Times architecture critic Christopher Hawthorne observes that the candidates for mayor have been short on future vision for the city. That's too bad, he writes in a front-page critic's notebook, since there are "some major holes in the civic fabric."
Los Angeles has become as well known for its high-profile architectural and urban-planning failures — for the buildings, institutions and public spaces we can't seem to get right — as for its innovations or breakthroughs.This is particularly true for our civic architecture, which has never matched the ambition and allure of the region's private houses and high-end commercial enclaves....
But the city needs far more than small improvements around the margins. It is broken in some fundamental ways.
Here's a look at the most glaring embarrassments of all — and some straightforward ideas about how the next mayor can start fixing them.

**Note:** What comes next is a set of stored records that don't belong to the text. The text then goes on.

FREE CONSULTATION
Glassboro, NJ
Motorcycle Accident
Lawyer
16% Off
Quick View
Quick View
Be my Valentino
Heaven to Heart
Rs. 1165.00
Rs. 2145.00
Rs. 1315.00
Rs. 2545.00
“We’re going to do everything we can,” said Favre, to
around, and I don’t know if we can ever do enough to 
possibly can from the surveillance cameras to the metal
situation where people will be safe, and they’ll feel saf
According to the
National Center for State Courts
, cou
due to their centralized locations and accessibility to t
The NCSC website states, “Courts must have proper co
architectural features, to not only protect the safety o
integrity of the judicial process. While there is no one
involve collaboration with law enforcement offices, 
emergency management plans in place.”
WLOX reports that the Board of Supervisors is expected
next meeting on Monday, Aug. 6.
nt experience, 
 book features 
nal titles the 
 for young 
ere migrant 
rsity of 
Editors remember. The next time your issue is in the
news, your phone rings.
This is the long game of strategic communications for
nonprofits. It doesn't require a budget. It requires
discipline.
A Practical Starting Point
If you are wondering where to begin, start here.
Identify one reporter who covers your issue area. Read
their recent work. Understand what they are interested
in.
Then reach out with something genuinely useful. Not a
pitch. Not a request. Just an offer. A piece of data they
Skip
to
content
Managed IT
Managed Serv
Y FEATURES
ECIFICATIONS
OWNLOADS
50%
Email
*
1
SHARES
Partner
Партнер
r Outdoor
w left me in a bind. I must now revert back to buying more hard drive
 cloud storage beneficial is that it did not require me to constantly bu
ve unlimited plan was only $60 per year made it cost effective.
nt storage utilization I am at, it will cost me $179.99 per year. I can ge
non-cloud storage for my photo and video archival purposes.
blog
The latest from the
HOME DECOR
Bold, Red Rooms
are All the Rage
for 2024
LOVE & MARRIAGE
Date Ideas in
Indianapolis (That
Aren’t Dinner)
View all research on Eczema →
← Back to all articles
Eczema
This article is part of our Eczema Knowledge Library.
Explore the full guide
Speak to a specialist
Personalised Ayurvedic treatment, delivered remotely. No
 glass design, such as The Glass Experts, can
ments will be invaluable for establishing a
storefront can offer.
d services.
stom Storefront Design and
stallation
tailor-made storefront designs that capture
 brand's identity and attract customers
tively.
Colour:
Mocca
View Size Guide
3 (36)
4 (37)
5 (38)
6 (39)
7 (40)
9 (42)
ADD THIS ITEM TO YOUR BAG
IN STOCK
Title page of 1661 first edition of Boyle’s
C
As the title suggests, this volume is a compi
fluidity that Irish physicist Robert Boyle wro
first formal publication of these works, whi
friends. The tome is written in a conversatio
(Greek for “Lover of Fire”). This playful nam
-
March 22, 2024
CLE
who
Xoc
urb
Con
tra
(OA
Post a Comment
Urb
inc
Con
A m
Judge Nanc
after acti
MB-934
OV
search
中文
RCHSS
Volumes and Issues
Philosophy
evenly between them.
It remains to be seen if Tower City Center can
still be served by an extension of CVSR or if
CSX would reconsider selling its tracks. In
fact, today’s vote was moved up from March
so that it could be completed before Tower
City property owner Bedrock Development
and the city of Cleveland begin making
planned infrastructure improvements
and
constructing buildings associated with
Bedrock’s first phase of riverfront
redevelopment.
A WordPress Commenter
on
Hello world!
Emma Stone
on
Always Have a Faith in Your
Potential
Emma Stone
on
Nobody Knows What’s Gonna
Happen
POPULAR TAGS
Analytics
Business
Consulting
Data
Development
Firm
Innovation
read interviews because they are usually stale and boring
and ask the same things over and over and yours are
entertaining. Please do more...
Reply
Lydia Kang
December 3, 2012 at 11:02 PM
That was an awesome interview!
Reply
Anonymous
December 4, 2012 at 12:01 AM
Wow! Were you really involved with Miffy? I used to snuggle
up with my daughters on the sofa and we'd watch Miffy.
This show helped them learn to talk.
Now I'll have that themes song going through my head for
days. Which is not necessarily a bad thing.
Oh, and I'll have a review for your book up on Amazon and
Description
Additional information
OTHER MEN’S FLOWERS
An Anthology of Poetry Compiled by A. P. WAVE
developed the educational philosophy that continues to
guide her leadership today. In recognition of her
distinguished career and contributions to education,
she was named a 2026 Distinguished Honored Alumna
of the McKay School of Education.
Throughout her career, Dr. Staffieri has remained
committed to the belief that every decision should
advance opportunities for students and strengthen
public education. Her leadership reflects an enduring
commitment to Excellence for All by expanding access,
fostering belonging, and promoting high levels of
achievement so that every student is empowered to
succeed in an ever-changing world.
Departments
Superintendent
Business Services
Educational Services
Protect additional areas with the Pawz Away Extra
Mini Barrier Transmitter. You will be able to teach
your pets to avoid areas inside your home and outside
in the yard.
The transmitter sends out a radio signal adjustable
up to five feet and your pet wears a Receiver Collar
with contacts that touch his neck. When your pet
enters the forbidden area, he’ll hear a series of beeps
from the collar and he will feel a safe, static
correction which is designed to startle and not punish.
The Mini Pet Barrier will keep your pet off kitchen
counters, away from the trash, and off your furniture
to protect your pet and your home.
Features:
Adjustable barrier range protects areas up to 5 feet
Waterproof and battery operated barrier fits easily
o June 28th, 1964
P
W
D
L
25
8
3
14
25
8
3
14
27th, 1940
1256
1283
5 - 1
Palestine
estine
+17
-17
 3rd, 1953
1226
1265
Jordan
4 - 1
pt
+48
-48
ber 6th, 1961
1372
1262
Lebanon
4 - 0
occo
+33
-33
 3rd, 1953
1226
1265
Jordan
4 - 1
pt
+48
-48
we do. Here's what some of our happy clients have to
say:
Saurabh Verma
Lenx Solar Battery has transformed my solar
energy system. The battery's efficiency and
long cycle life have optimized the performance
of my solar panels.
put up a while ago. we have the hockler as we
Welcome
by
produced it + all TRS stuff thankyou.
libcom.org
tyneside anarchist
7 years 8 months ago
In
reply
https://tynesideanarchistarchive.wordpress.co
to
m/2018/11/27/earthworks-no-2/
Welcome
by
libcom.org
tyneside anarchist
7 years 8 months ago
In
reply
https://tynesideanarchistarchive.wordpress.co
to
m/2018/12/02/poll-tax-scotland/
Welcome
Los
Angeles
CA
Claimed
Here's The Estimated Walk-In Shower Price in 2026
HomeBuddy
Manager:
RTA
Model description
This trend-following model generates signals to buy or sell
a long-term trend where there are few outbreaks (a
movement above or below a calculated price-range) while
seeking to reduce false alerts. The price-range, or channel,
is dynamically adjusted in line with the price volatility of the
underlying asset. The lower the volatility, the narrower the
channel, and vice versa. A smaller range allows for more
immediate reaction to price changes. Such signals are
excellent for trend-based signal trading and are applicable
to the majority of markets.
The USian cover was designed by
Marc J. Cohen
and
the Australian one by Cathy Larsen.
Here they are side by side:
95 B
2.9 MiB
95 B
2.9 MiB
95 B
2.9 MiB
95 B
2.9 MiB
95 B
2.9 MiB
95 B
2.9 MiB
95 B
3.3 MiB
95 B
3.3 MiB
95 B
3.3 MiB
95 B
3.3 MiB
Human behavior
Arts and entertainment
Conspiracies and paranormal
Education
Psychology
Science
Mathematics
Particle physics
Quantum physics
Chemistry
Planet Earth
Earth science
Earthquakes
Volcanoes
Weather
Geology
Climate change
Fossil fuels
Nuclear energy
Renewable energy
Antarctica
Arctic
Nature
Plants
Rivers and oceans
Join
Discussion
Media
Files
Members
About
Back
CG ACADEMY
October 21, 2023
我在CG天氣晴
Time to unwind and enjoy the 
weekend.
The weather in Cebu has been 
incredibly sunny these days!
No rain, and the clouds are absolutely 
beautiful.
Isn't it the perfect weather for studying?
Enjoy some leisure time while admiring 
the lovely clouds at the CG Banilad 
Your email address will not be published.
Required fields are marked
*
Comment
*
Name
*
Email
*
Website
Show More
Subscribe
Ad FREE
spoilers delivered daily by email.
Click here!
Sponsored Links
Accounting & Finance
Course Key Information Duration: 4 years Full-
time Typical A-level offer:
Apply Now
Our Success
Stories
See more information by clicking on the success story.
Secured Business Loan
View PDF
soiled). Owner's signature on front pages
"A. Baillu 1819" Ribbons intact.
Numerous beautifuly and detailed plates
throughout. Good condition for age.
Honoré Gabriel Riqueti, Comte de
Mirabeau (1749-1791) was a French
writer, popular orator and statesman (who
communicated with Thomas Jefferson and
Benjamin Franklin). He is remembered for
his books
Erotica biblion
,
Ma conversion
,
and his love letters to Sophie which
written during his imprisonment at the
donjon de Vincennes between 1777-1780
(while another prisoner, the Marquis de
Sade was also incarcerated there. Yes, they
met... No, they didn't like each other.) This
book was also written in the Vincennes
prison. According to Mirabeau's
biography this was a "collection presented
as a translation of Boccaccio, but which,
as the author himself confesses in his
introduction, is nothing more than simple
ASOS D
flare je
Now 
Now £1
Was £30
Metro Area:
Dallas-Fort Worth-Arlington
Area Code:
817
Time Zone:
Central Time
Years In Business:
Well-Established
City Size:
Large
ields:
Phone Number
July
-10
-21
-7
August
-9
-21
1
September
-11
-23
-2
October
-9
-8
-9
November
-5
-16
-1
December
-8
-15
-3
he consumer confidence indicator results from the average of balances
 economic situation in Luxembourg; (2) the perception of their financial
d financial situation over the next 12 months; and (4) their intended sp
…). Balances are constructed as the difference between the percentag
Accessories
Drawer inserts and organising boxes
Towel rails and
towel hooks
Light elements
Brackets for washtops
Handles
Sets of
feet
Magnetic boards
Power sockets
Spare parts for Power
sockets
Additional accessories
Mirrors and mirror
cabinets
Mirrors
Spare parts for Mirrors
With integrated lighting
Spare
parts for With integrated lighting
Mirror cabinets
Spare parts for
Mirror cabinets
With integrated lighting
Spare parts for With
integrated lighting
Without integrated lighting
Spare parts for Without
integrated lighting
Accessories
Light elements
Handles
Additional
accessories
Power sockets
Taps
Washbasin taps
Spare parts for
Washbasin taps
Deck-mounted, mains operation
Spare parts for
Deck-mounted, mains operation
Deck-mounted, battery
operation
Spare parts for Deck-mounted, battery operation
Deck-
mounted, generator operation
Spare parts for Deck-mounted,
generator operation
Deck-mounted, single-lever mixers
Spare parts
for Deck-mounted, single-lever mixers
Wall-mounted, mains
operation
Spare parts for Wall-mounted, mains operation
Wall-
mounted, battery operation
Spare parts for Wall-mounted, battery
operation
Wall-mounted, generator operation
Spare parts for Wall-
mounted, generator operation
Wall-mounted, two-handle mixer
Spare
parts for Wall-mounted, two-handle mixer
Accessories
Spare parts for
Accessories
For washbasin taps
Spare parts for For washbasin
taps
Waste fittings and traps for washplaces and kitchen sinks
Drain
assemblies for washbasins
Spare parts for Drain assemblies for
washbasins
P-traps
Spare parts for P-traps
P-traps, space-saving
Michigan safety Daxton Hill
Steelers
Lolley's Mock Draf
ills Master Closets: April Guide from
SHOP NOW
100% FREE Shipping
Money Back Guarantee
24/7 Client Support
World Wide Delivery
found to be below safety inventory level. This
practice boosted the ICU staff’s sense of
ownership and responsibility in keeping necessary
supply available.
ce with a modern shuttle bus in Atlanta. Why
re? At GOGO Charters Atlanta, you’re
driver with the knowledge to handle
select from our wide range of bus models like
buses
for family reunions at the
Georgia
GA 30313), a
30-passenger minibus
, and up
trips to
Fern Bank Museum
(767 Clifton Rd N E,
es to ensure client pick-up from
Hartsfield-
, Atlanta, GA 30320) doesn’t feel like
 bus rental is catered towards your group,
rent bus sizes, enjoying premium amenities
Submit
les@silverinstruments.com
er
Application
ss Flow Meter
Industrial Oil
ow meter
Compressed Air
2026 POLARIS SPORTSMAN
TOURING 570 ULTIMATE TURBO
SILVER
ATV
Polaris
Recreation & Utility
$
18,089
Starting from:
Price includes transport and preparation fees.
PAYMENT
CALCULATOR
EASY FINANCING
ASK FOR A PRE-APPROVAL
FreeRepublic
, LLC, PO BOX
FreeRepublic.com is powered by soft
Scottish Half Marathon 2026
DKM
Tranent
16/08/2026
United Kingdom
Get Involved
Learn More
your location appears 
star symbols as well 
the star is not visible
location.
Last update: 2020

It starts, Hawthorne says, with LAX and the failure to connect the airport to mass transit: "As a gateway to the city, Los Angeles International Airport could hardly be more dispiriting. A jumble of mismatched, outdated terminals, LAX gives visitors a resounding first impression of civic dysfunction."
He also calls for embracing the Los Angeles River, fixing Pershing Square — he would keep AEG far away from the designs and do away with the underground parking garage — finishing the Subway to the Sea and dropping "the pretense that Grand Avenue deserves lavish subsidy and extra political attention."